To reduce the risk of catching the virus:

  • Wash your hands with soap and water frequently throughout the day
  • Always have a hand sanitizer gel available to you
  • Use anti-bacterial wipes to wipe down your desk
  • Don’t touch your nose, eyes, or mouth if your hands are not clean

What are the symptoms of Coronavirus?

The symptoms of Coronavirus include:

  • A cough
  • High temperature
  • Shortness of breath

But these symptoms do not necessarily mean you have the illness.

What should you do if you are showing potential symptoms?

The symptoms of Coronavirus are similar to other illnesses that are much more common, such as a cold and flu.

However, with cases on the rise, we all have a duty to take necessary precautions to prevent the spread of the illness.

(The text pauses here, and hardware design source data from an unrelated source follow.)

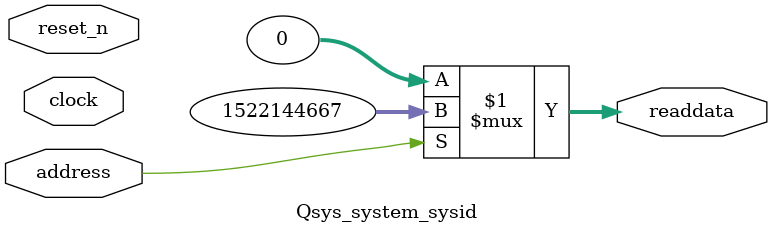
<source format=v>



// synthesis translate_off
`timescale 1ns / 1ps
// synthesis translate_on

// turn off superfluous verilog processor warnings 
// altera message_level Level1 
// altera message_off 10034 10035 10036 10037 10230 10240 10030 

module Qsys_system_sysid (
               // inputs:
                address,
                clock,
                reset_n,

               // outputs:
                readdata
             )
;

  output  [ 31: 0] readdata;
  input            address;
  input            clock;
  input            reset_n;

  wire    [ 31: 0] readdata;
  //control_slave, which is an e_avalon_slave
  assign readdata = address ? 1522144667 : 0;

endmodule




</source>
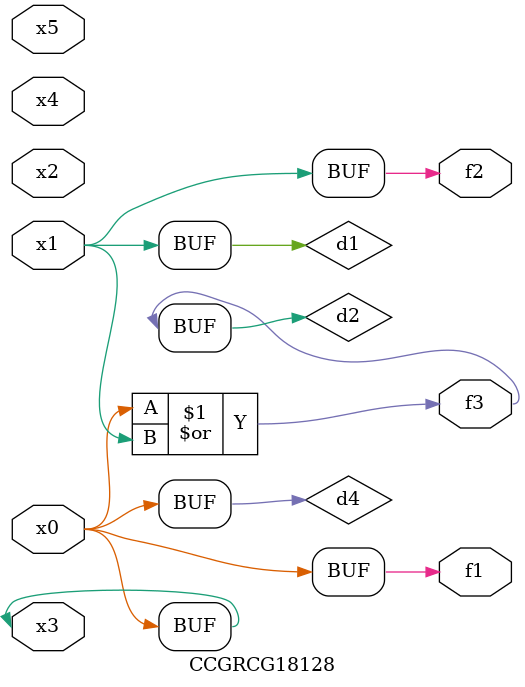
<source format=v>
module CCGRCG18128(
	input x0, x1, x2, x3, x4, x5,
	output f1, f2, f3
);

	wire d1, d2, d3, d4;

	and (d1, x1);
	or (d2, x0, x1);
	nand (d3, x0, x5);
	buf (d4, x0, x3);
	assign f1 = d4;
	assign f2 = d1;
	assign f3 = d2;
endmodule

</source>
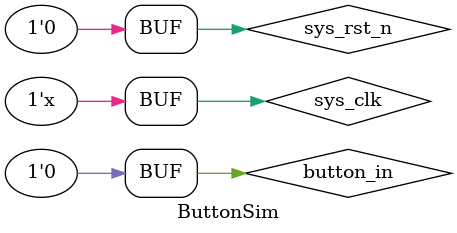
<source format=v>
`timescale 1ns / 1ps


module ButtonSim();
    reg sys_clk;
    reg sys_rst_n;
    reg button_in;
    wire stable_out;

    Button ButtonTest(sys_clk,sys_rst_n,button_in,stable_out);
    
    initial begin 
    #50;
    sys_clk =1'b0;
    button_in = 1'b0;
    sys_rst_n = 1'b1;
    #50;
    sys_rst_n = 1'b0;
    #50;
    
    button_in = 1'b1;
    #20;
    button_in = 1'b0;
    #50;    
    
    end
    always begin
        #5;
        sys_clk = ~sys_clk;
    end 

endmodule

</source>
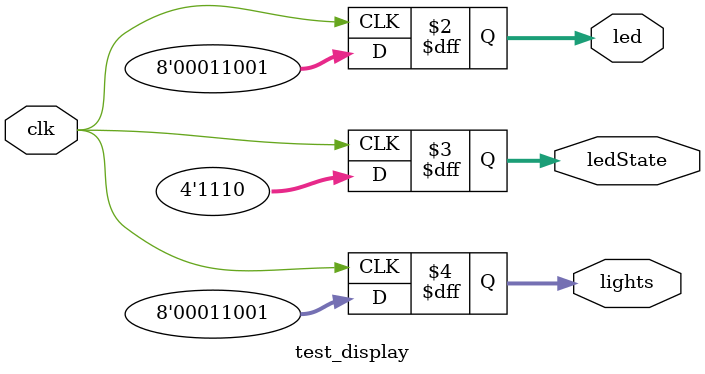
<source format=v>
`timescale 1ns / 1ps
module test_display(
    output reg [7:0] led,
    output reg [3:0] ledState,
    output reg [7:0] lights,
    input clk
    );

always @ (posedge clk) begin
	led <=8'b00011001;
	ledState <= 4'b1110;
	lights <= 8'b00011001;
end

endmodule

</source>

Government guidelines as of 9:00am on 17th March 2020 are:

  • If you live alone and develop symptoms of a fever or persistent cough, you should stay home for 7 days.
  • If you live with others and one member of the household develops symptoms of a fever or persistent cough then you should all stay home for 14 days.
  • In either of these circumstances you should try to not leave the house at all.  You should try to use friends, neighbours and other family members to supply you with the essentials. 
  • If you do need to go out, then you should limit your contact with others as much as possible.
  • If your symptoms get worse or you are no better after 7 days you should seek medical advice.
  • As much as possible you should try not to contact the NHS but clearly, this does not mean that you should not seek medical help if you need it.  You should use online 111 as much as possible so as to ensure that the resources of the NHS can be used to help those who are the sickest.

What other measures are in place?

As of yesterday (16th March 2020 at 5pm) the other measures that you should follow are:

  • Everyone should stop non-essential contact with others.
  • People should work from home where they can.
  • People should avoid places like pubs, clubs and theatres where there is a high concentration of people in one place.
  • People should stop all unnecessary travel.

Those at higher risk

You are also at risk of developing more serious complications if you have certain underlying health conditions such as asthma or another lung condition, a weakened immune system, diabetes or heart disease.

If this applies to you and, if you are comfortable doing so, then you should inform your employer.

If you suspect you have the virus, do not go to a GP surgery, pharmacy or hospital. Do all you can to take care of yourself at home.  If you feel that you cannot cope with the symptoms or that they are worsening then you should seek immediate medical help by either calling NHS 111 or, in case of emergency only, calling 999.